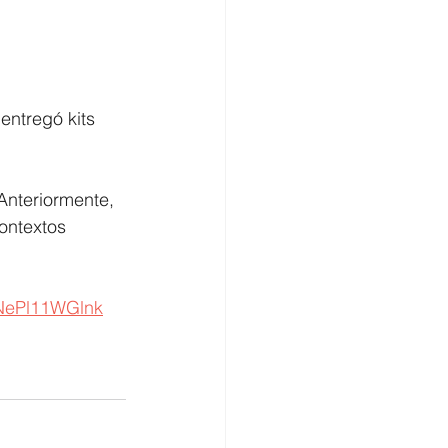
entregó kits 
Anteriormente, 
ontextos 
=NePl11WGlnk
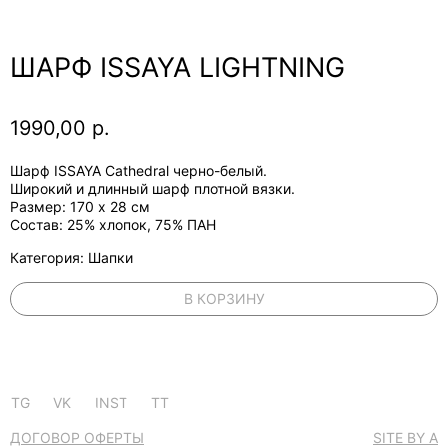
ШАРФ ISSAYA LIGHTNING
1990,00
р.
Шарф ISSAYA Cathedral черно-белый.
Широкий и длинный шарф плотной вязки.
Размер: 170 x 28 см
Состав: 25% хлопок, 75% ПАН
Категория: Шапки
В КОРЗИНУ
TG
VK
INST
TT
ДОГОВОР ОФЕРТЫ
SITE BY A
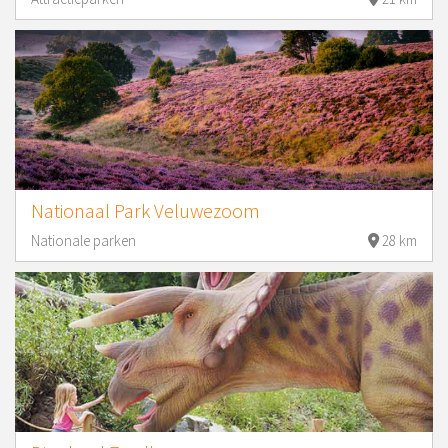
Nationaal Park Veluwezoom
Nationale parken
28 km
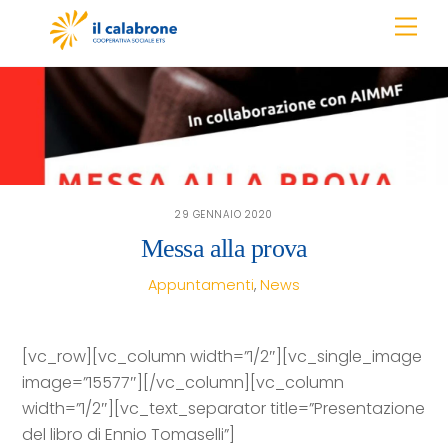
Skip
Men
to
content
29 GENNAIO 2020
Messa alla prova
Appuntamenti
,
News
[vc_row][vc_column width=”1/2″][vc_single_image
image=”15577″][/vc_column][vc_column
width=”1/2″][vc_text_separator title=”Presentazione
del libro di Ennio Tomaselli”]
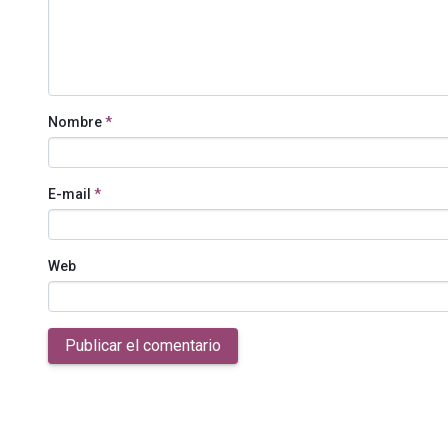
Nombre
*
E-mail
*
Web
Publicar el comentario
★ ★ ★ ★ ★
Try it:
Among the entries, count how many lines hold the string "width", then state only that number.

Response for this exercise:
2